Немец-доктор первый заметил это обстоятельство. Находясь в самом весёлом расположении духа от того, что поцелуй Ивана Спиридоновича выручил его из беды, он пустился в остроты и сказал, нагнувшись к уху медведя:
— Посмотрите, милостива государ, какой беля штюкс бальтует на задни пугвошка Иван Спиридоновиш.
Медведь захохотал во всё горло и прокричал громовым голосом:
— Иван Спиридонович! Что это, батюшка, за драпировка развешана у вас по пуговицам-то?
Иван Спиридонович осматривался, не понимал ничего.
Между тем Вера Андреевна ушла в свою комнату плакать, а Хрюкченко, которому страх как хотелось придраться к Ивану Спиридоновичу, подошёл к нему и начал вместе с другими рассматривать болтавшуюся штуку, которая сначала показалась ему похожей на кисет.
Это в самом деле было какое-то вязание с кисточкой на конце.
— Ба, да это колпак! — вкрикнул вдруг Хрюкченко. — Что это? Каким образом? Откуда?
И между тем как Хрюкченко терялся в догадках, а Иван Спиридонович старался обратить в шутку это обстоятельство, все гости с хохотом обступили их.

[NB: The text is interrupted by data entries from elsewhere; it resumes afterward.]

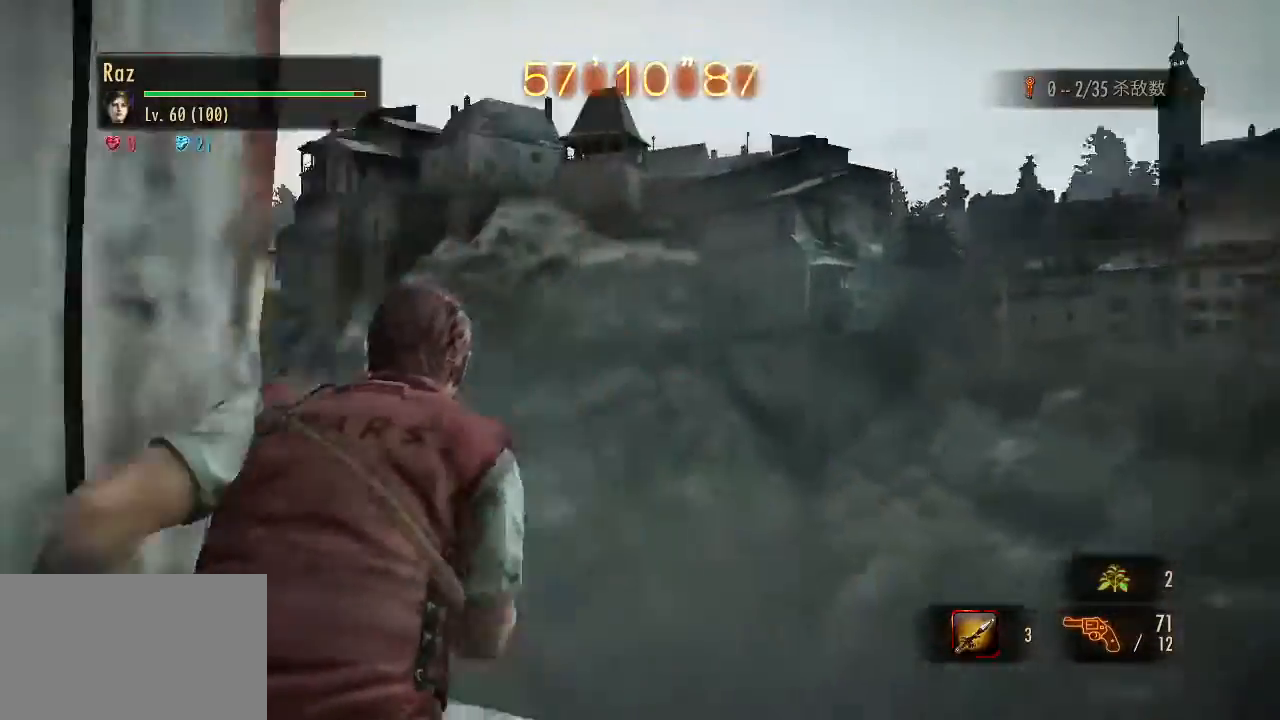
{"keys": ["w"], "mouse": ["left", "right"], "events": [[433, "mouse_right", "down"], [467, "mouse_left", "down"]]}
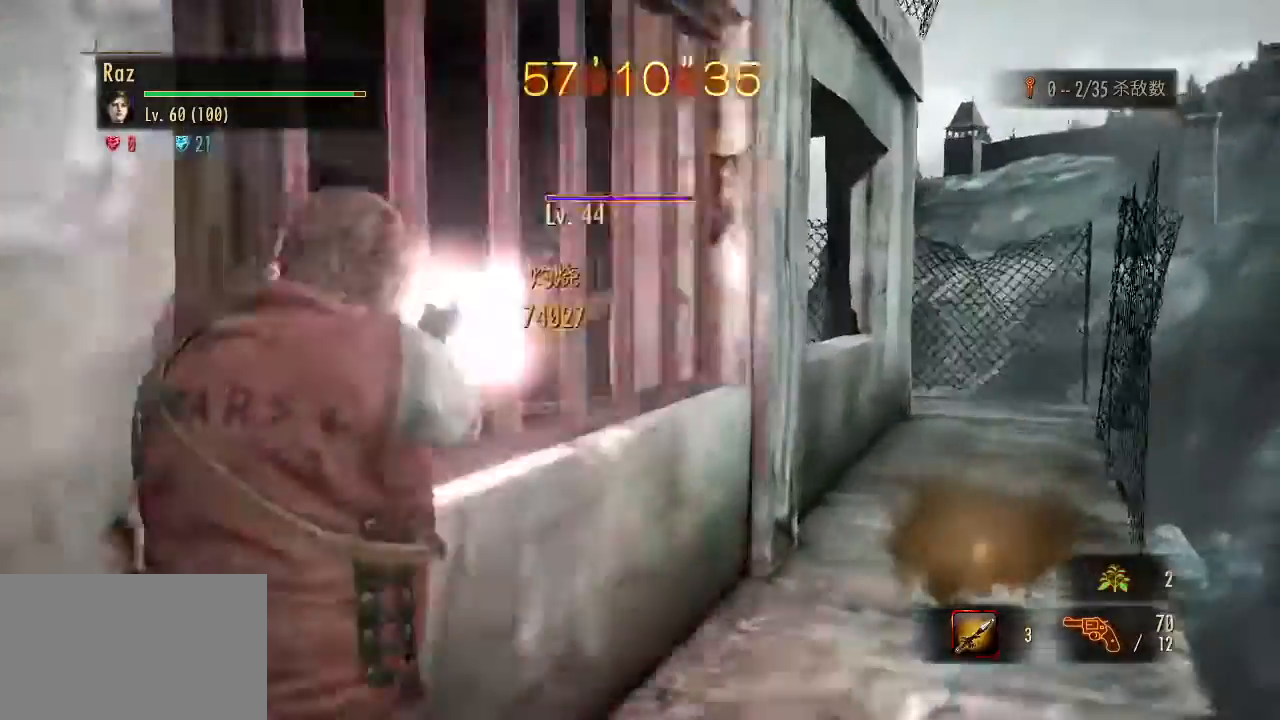
{"keys": ["w"], "mouse": [], "events": [[17, "space", "down"], [67, "mouse_left", "up"], [117, "space", "up"], [167, "mouse_right", "up"]]}
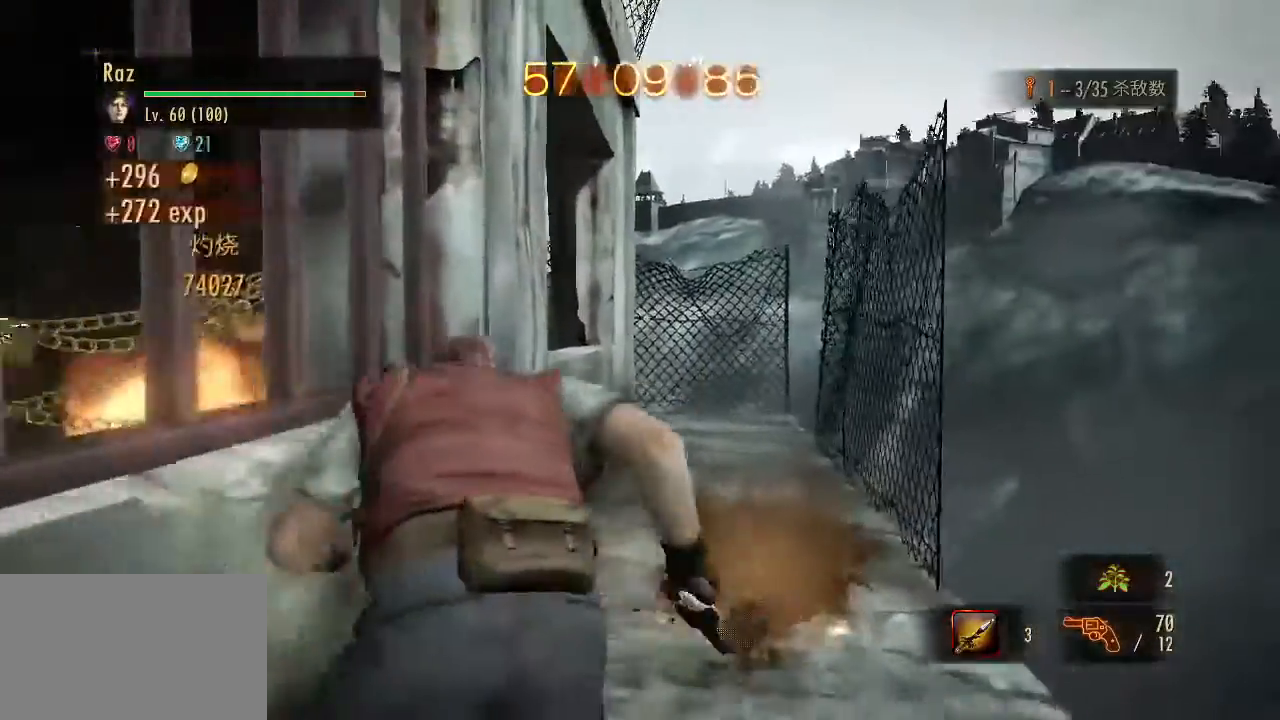
{"keys": ["w"], "mouse": [], "events": []}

— Да это мой колпак, — проговорил Хрюкченко, успев рассмотреть свою находку, — клянусь честью, мой! Это колпак, в котором я всегда сплю! Что за чудо?!
Чтобы убедиться ещё более, Хрюкченко надел колпак себе на голову.
— Ну конечно, мой, — продолжал он задыхающимся голосом, как китайский мандарин, расхаживая в своём необыкновенном костюме. Все помирали со смеху.
Но змея ревности повернулась уже в груди Хрюкченко: единственный глаз его налился кровью; лицо так побледнело, что на нём даже незаметно стало упомянутых сшивок.
— Га, любезнейший, — простонал он, подступая с бешенством к Ивану Спиридоновичу и забывая, что несчастный колпак всё ещё торчал у него на голове, — каким образом? Откуда он попал на вашу пуговицу? Мой колпак всегда лежит у меня под подушкой… Отвечай, предатель, как он к тебе зашёл?!
— Право, я не понимаю, — отвечал сконфуженный Иван Спиридонович, у которого из ума вышли давешние проделки Гогоши.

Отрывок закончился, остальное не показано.